I was good at skating. There was money to be made on Asian tours and through endorsements. I’d always thought I’d be a good coach one day. Working with kids would be awesome, though I wasn’t the organized type. Henry would be great at that, but he’d be no fun. Though he’d probably be excellent at teaching technique.

Why was I thinking about Henry so much? Shaking my head, I flopped back on my mattress and logged in to Twitch to see what my favorite streamer was playing today. I wished I had a couch. Henry probably had a couch. He probably had a matching living room set like my parents. He—

There I went again, thinking about Henry.

“They’re spending more time with Sakaguchi than you.”

It took every ounce of control not to hang up without saying a word. Why had I answered? Well, because she had called ten times in a row, and it was easier to just talk to her and get it over with so I could go back to my Instagram scrolling.

“Hello to you too, Mom.”

“Why were you working with the assistant today?”

“Because Manon and Bill were busy with their other students.

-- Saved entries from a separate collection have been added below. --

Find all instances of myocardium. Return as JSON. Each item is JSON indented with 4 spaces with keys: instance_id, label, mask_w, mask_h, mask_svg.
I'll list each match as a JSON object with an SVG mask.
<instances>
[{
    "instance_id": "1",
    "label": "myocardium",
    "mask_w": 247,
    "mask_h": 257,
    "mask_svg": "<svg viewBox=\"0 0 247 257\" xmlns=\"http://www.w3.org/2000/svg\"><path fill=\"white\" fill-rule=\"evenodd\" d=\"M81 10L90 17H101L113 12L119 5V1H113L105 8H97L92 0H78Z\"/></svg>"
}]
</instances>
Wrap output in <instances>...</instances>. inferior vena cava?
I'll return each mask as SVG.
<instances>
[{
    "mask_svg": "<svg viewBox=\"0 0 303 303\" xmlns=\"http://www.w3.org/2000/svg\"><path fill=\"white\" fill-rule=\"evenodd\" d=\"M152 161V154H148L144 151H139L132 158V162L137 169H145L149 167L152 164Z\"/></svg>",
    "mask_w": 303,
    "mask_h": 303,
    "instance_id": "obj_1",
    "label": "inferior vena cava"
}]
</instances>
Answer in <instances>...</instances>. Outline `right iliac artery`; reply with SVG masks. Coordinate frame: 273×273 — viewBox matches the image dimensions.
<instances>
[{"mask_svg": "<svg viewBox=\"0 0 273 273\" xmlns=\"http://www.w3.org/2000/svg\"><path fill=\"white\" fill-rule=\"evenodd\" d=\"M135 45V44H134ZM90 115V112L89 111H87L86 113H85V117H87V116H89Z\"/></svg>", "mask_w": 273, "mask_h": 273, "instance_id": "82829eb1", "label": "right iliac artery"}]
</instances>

There’s a schedule, and I have no problem doing sessions with Marc.”

“Well, I have a problem with it!”

My control frayed. “Good thing I’m an adult, and it’s not up to you anymore!” Breathing deeply, I glanced around the bleachers. It was just after six p.m., when there was a dinnertime lull before the evening city-run recreational lessons for kids started.

“All those years, I sacrificed to help you, and this is the thanks I get.”

Thumping my head back against the orange brick wall, I closed my eyes, gripping the phone’s screen to my ear. “I never had a choice. You were bound and determined to make me a champion.”

“And I did!” Her voice wavered, going tight and high. “I just want what’s best for you.”

“I know.” We’d had this conversation hundreds of times. I knew exactly what she’d say next, and she did, right on cue.

“It’s only because I love you.” She sniffled.

“I love you too, Mom.” What else could I say? I did love her. And she did love me, even if her ambition and obsessive nature drove me bananas. She wasn’t going to change, so I had to deal with it.

“I just want you to have the best. You’re so talented, my darling. If those coaches—”

“My coaches are doing a great job. I’m sure your rink spy reported that I’m even doing full run-throughs. Sometimes.” Her spy was likely another skating parent—there were few secrets at a training rink and even more gossip.

“You should be doing as many as Sakaguchi. I can hear his music!”

“Moonlight Sonata” was indeed echoing through the almost-empty rink. “My sessions are over for today. I started early and everything.” Now I was waiting to catch a ride back with Henry, though I sure as hell wasn’t telling my mother. It was only a matter of time before her spy filled her in on that development. “How’s Dad?”

I could practically hear the shrug. “Fine. Working late.”

“And the girls?”

Here was Mom’s chance to bitch about my sisters, and she seized it in her jaws like a crocodile. I hmmed and ahhed, tuning her out while I watched Henry launch into his flying sit spin.

He didn’t have my natural flexibility, but he still got down really low, his free leg extended ramrod straight and his upper body in a difficult twisted position. His spins didn’t drift, and he kept the speed even with the harder variation.